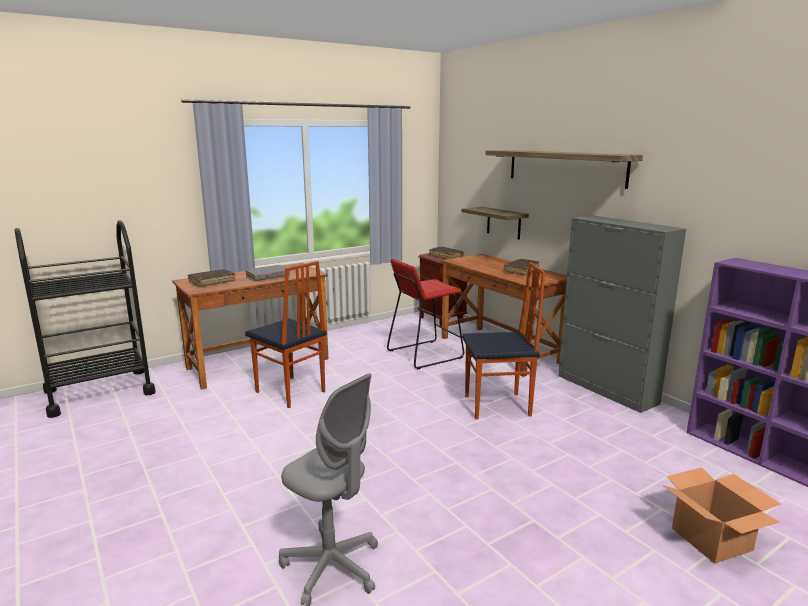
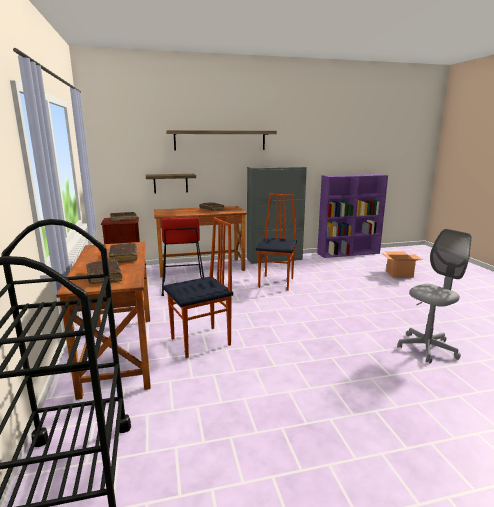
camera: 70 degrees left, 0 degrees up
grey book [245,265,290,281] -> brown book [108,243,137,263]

* * *

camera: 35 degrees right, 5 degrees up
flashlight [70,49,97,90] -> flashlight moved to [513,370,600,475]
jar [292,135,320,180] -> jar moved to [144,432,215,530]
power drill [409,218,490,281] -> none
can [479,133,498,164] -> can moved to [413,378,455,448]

* * *

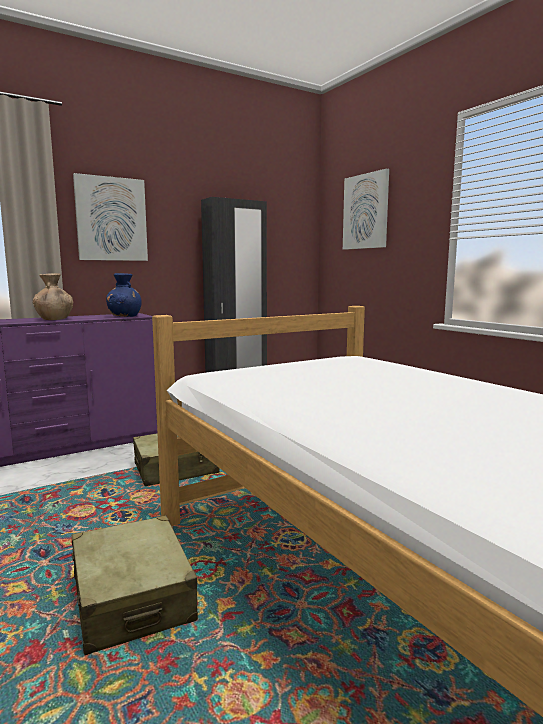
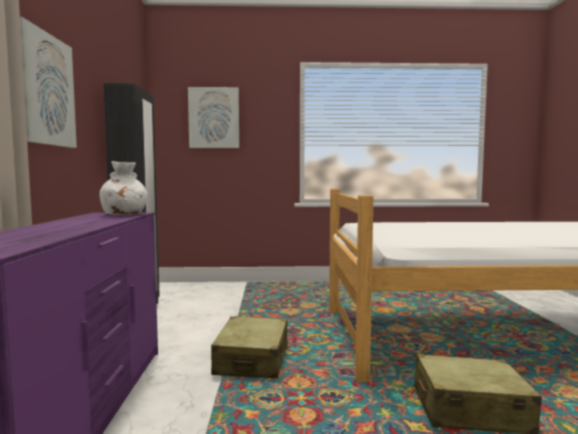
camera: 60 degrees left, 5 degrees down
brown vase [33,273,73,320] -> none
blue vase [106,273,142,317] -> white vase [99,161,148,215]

Task to complete = All lines in the listing above from the line containing "camera: 35 degrees right, 5 degrees up" to the line containing "can [479,133,498,164] ->", inclusive, should be retyped exactly; no other lines should appear.

Solution for this exercise =
camera: 35 degrees right, 5 degrees up
flashlight [70,49,97,90] -> flashlight moved to [513,370,600,475]
jar [292,135,320,180] -> jar moved to [144,432,215,530]
power drill [409,218,490,281] -> none
can [479,133,498,164] -> can moved to [413,378,455,448]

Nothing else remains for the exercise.